There’s a reason why most drugs that work in vitro don’t actually work in vivo. This is especially the case with AAVs, for example, where AAV tropism is almost impossible to gauge accurately in vitro. Even if you slap a mouse chondrocyte onto a dish and see that AAV81 transduces the cell in vitro, I can almost guarantee that it won’t work in vivo. It’s almost an AAV community joke to ask what serotype was used after every in vivo experiment presentation. The meta-point here is that in vivo is a coupled system, so the perturbation you think you’re applying is not always the perturbation the tissue actually experiences.

Few diseases make economic sense for in vivo perturb-seq

From a target economics perspective, it often doesn’t make sense for biotechs to put that much upfront capital in target discovery when validation is really what takes a long time. Setting up the platform alone could take +$10M and 3-5yrs. And that’s when you start looking for targets, not validating them.

This business model also essentially excludes all non-deeptech investors. But even for a true deeptech investor, this stretches out the timelines for a liquidation event to the 12-15yr mark, assuming no acquisition. So one of the best ways to make this worthwhile is by finding a sufficiently large market (TAM) where the investment is worthwhile.

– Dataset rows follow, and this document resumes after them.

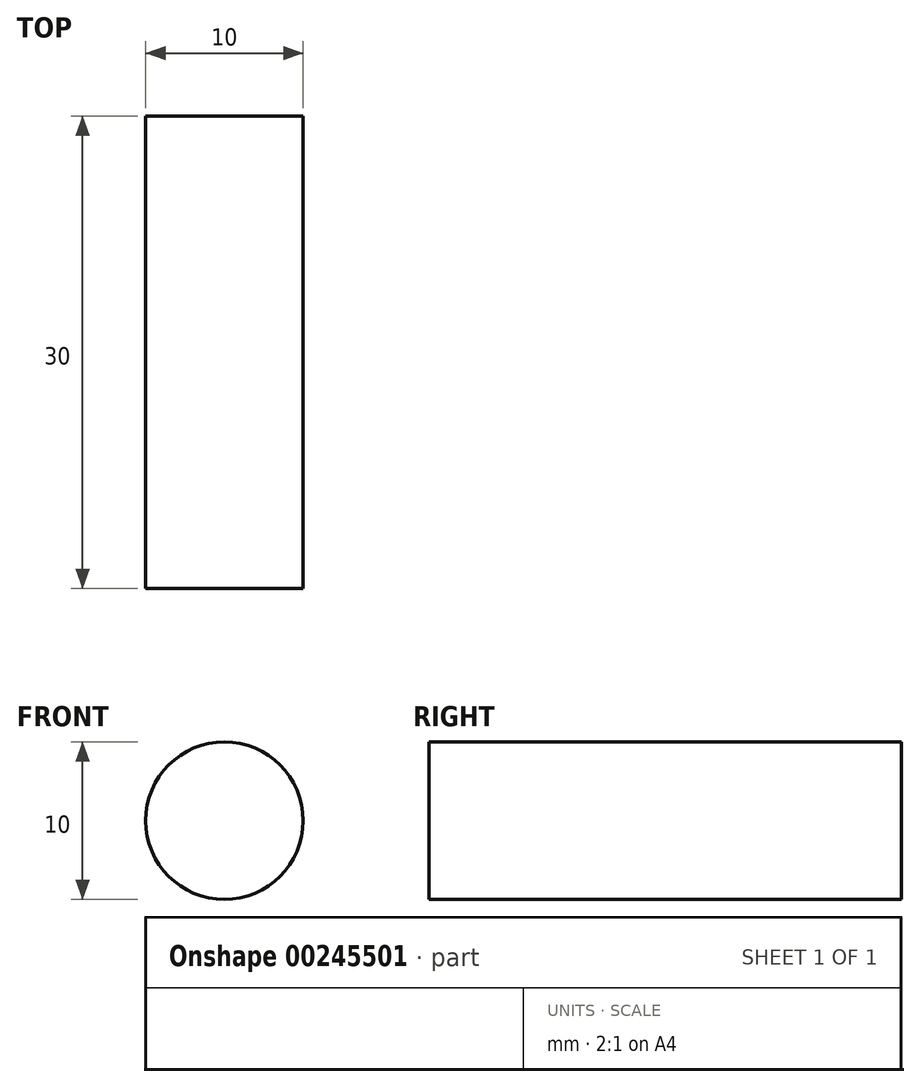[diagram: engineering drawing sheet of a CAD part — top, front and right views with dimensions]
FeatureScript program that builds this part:
annotation { "Feature Type Name" : "Feature", "Feature Type Description" : "" }
export const myFeature = defineFeature(function(context is Context, id is Id, definition is map)
    precondition{}
    {
        {
            var Q0;
            Q0=qCreatedBy(makeId("Front.planeOp"),FACE);
            var sketch = newSketch(context, id + "F0", { "sketchPlane" : qUnion([Q0])});
            skCircle(sketch, "E0", {"center": v(0, 0) * mm, "radius": 5 * mm});
            skSolve(sketch);
        }
        {
            var Q0;
            Q0=makeQuery(id+"F0.imprint","IMPRINT",FACE,{"disambiguationData":[TD([[makeQuery(id+"F0.imprint","IMPRINT",EDGE,{"derivedFrom":sQuery(id+"F0.wireOp",EDGE,"E0")}),1.0]])]});
            extrude(context, id + "F1", {"entities" : qUnion([Q0]), "depth" : 30 * mm});
        }
    });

The most recent one is obesity, which many scientists would’ve laughed at 15 years ago, but now we’re seeing lots of target discovery partnerships going around. But besides that, one of the best ways to look is by looking for diseases with the highest DALYs to low NIH (US) funding. In addition, these diseases also need be sufficiently biologically complex/polygenic and affect enough people where a drug, if developed, can address a total >$10B market, and alleviate around an order of magnitude more in societal burden. That leaves diseases like:

  • COPD
  • Osteoarthritis
  • Major depression
  • Menopause (and related conditions)
  • Chronic pain conditions (i.e. endometriosis)

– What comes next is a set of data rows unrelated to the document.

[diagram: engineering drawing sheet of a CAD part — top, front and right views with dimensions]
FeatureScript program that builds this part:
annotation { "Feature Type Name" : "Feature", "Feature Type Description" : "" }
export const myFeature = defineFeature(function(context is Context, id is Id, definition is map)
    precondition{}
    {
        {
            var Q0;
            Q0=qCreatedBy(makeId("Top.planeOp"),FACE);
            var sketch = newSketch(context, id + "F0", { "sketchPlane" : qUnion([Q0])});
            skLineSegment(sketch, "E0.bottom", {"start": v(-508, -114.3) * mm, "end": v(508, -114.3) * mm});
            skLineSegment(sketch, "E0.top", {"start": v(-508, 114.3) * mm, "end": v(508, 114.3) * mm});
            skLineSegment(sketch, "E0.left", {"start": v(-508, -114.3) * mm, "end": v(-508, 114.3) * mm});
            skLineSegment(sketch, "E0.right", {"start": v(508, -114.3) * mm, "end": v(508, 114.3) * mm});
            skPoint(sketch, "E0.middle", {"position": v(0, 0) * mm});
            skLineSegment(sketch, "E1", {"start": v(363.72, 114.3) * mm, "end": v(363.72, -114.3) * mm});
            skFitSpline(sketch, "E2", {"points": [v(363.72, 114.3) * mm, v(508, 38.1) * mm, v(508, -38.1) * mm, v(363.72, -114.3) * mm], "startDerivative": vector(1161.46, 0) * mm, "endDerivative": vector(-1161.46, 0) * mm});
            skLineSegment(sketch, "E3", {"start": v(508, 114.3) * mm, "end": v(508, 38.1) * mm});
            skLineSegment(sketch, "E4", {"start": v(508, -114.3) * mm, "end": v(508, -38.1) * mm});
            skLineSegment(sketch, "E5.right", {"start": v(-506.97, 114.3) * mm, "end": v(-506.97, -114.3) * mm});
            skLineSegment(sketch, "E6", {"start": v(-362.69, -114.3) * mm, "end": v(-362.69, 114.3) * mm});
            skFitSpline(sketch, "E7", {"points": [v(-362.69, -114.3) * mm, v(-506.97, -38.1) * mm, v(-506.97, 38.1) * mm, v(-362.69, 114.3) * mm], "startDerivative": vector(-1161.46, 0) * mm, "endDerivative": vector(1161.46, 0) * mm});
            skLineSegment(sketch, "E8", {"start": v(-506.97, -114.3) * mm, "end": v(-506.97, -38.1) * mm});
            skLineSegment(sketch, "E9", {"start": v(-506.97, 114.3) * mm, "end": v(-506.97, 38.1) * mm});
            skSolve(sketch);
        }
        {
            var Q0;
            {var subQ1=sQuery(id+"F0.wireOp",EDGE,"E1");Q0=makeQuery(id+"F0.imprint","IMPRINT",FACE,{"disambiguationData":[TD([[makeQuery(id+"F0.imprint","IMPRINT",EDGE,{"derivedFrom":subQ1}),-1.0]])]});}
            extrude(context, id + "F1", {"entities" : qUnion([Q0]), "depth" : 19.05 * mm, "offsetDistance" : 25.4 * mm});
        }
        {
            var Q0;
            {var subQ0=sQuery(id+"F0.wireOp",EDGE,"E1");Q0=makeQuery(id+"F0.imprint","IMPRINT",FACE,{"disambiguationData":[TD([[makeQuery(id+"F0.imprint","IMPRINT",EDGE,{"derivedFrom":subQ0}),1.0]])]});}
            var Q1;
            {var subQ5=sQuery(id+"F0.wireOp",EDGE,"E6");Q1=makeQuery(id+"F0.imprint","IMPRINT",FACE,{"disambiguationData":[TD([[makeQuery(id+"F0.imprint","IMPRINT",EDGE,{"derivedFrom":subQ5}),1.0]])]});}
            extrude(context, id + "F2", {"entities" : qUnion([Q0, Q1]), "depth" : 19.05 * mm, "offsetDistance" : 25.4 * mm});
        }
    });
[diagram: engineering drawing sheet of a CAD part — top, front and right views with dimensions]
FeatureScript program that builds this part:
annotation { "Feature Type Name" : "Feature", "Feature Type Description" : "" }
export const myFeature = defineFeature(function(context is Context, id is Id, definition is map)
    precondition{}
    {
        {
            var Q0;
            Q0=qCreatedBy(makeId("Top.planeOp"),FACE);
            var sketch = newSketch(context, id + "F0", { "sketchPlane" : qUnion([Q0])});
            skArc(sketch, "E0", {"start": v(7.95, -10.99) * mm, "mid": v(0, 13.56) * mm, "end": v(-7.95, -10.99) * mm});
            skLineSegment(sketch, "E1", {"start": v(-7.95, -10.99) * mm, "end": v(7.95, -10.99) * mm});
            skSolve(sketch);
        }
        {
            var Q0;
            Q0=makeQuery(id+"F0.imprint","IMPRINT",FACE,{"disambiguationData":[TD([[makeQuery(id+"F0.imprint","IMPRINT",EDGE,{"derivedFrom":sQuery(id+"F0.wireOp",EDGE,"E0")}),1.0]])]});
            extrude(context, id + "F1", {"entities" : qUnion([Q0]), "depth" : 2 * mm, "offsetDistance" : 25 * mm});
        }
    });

These are attractive indications not just because they’re big, but because they’re polygenic, mechanistically heterogeneous, and target discovery is plausibly the rate limiter. In theory, the use of this big, expensive hammer could be justified if we could find and hit an equally large, expensive nail. There are a few of them, but overall these diseases need additional tools to find new drugs effectively.

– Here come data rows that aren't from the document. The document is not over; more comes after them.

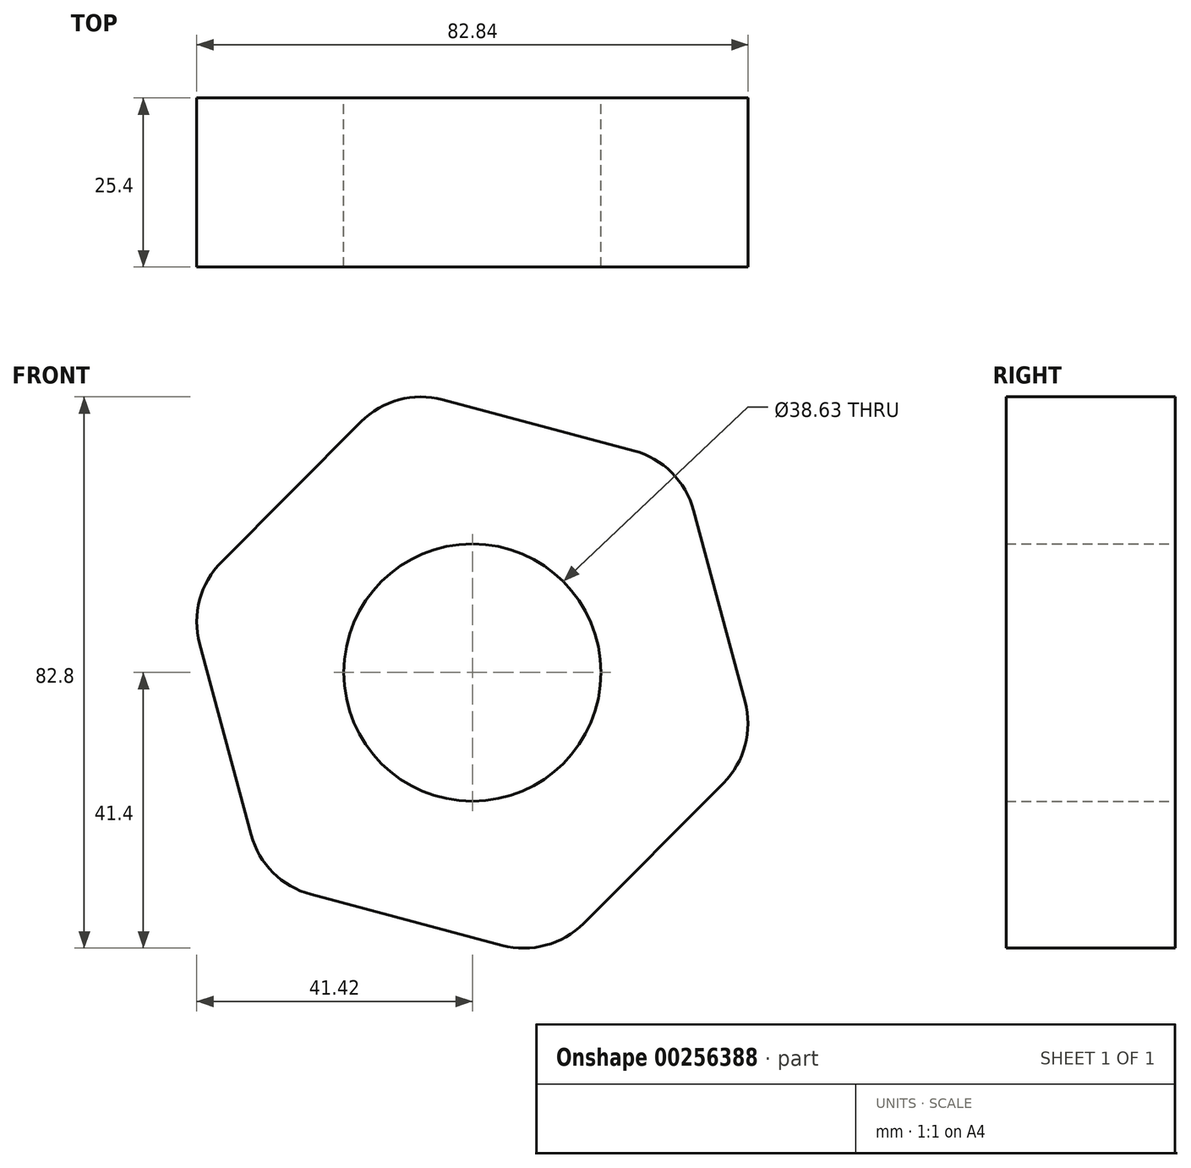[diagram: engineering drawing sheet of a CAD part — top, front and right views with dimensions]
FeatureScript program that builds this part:
annotation { "Feature Type Name" : "Feature", "Feature Type Description" : "" }
export const myFeature = defineFeature(function(context is Context, id is Id, definition is map)
    precondition{}
    {
        {
            var Q0;
            Q0=qCreatedBy(makeId("Front.planeOp"),FACE);
            var sketch = newSketch(context, id + "F0", { "sketchPlane" : qUnion([Q0])});
            skCircle(sketch, "E0.cCircle", {"center": v(0, 0) * mm, "radius": 44.39 * mm, "construction": true});
            skLineSegment(sketch, "E0.0", {"start": v(31.34, 31.44) * mm, "end": v(42.9, -11.42) * mm});
            skLineSegment(sketch, "E0.1", {"start": v(42.9, -11.42) * mm, "end": v(11.56, -42.86) * mm});
            skLineSegment(sketch, "E0.2", {"start": v(11.56, -42.86) * mm, "end": v(-31.34, -31.44) * mm});
            skLineSegment(sketch, "E0.3", {"start": v(-31.34, -31.44) * mm, "end": v(-42.9, 11.42) * mm});
            skLineSegment(sketch, "E0.4", {"start": v(-42.9, 11.42) * mm, "end": v(-11.56, 42.86) * mm});
            skLineSegment(sketch, "E0.5", {"start": v(-11.56, 42.86) * mm, "end": v(31.34, 31.44) * mm});
            skCircle(sketch, "E1", {"center": v(0, 0) * mm, "radius": 19.32 * mm});
            skSolve(sketch);
        }
        {
            var Q0;
            Q0 = qSketchRegion(id + "F0", true);
            extrude(context, id + "F1", {"entities" : qUnion([Q0]), "depth" : 25.4 * mm});
        }
        {
            var Q0;
            Q0=makeQuery(id+"F1.opExtrude","SWEPT_EDGE",EDGE,{"disambiguationData":[OSD([sQuery(id+"F0.wireOp",EDGE,"E0.3"),sQuery(id+"F0.wireOp",EDGE,"E0.4")])]});
            var Q1;
            Q1=makeQuery(id+"F1.opExtrude","SWEPT_EDGE",EDGE,{"disambiguationData":[OSD([sQuery(id+"F0.wireOp",EDGE,"E0.2"),sQuery(id+"F0.wireOp",EDGE,"E0.3")])]});
            var Q2;
            Q2=makeQuery(id+"F1.opExtrude","SWEPT_EDGE",EDGE,{"disambiguationData":[OSD([sQuery(id+"F0.wireOp",EDGE,"E0.1"),sQuery(id+"F0.wireOp",EDGE,"E0.2")])]});
            var Q3;
            Q3=makeQuery(id+"F1.opExtrude","SWEPT_EDGE",EDGE,{"disambiguationData":[OSD([sQuery(id+"F0.wireOp",EDGE,"E0.0"),sQuery(id+"F0.wireOp",EDGE,"E0.1")])]});
            var Q4;
            Q4=makeQuery(id+"F1.opExtrude","SWEPT_EDGE",EDGE,{"disambiguationData":[OSD([sQuery(id+"F0.wireOp",EDGE,"E0.0"),sQuery(id+"F0.wireOp",EDGE,"E0.5")])]});
            var Q5;
            Q5=makeQuery(id+"F1.opExtrude","SWEPT_EDGE",EDGE,{"disambiguationData":[OSD([sQuery(id+"F0.wireOp",EDGE,"E0.4"),sQuery(id+"F0.wireOp",EDGE,"E0.5")])]});
            fillet(context, id + "F2", {"entities" : qUnion([Q0, Q1, Q2, Q3, Q4, Q5]), "radius" : 12.7 * mm, "tangentPropagation" : true, "allowEdgeOverflow" : false});
        }
    });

It’s unclear if that requires these companies to develop that full tech-stack themselves, if a series of clever partnerships can enable this, or they need more FRC-style orgs baked-in. But if the recent biotech downturn taught us anything, it’s that the companies that are profitable along the way are the most resistant to macro headwinds. So I think the winning model is modular: a platform company that owns the perturbation and readout stack, partnering with companies for contracts and cashflow, all the while moving towards their North Star. Building on top of the existing biotech-pharma model, there are a few clever routes that I think haven’t been explored yet. 

Closing thoughts:

I generally believe in vivo perturb-seq is still an incredibly under-utilised method. It’s long been proven in principle, but has barely been industrialised outside a narrow set of contexts. The bespoke-ness still gives it a competitive edge, and keeps the intrinsic value of the technology quite high, even if people like me yap about it online. I could even go into much more detail of how it works and tacit knowledge of the method, but it still wouldn’t dilute the value because it’s incredibly difficult to execute as well.

Perturb-seq does not replace validation. It gives you higher-quality starting points: targets that move coherent in vivo programs rather than just in vitro phenotypes, which should reduce false starts downstream. In vivo perturb-seq platforms are expensive to set up, but prices continue to fall across the spectrum to enable more and more bespoke pipelines. That shift makes partnership-driven models more viable, and it creates a realistic wedge: a small number of giant, heterogeneous diseases where target discovery is plausibly the rate limiter and a single real hit justifies the entire stack.

What’s left now is finding great models that recapitulate the complex biology of the disease.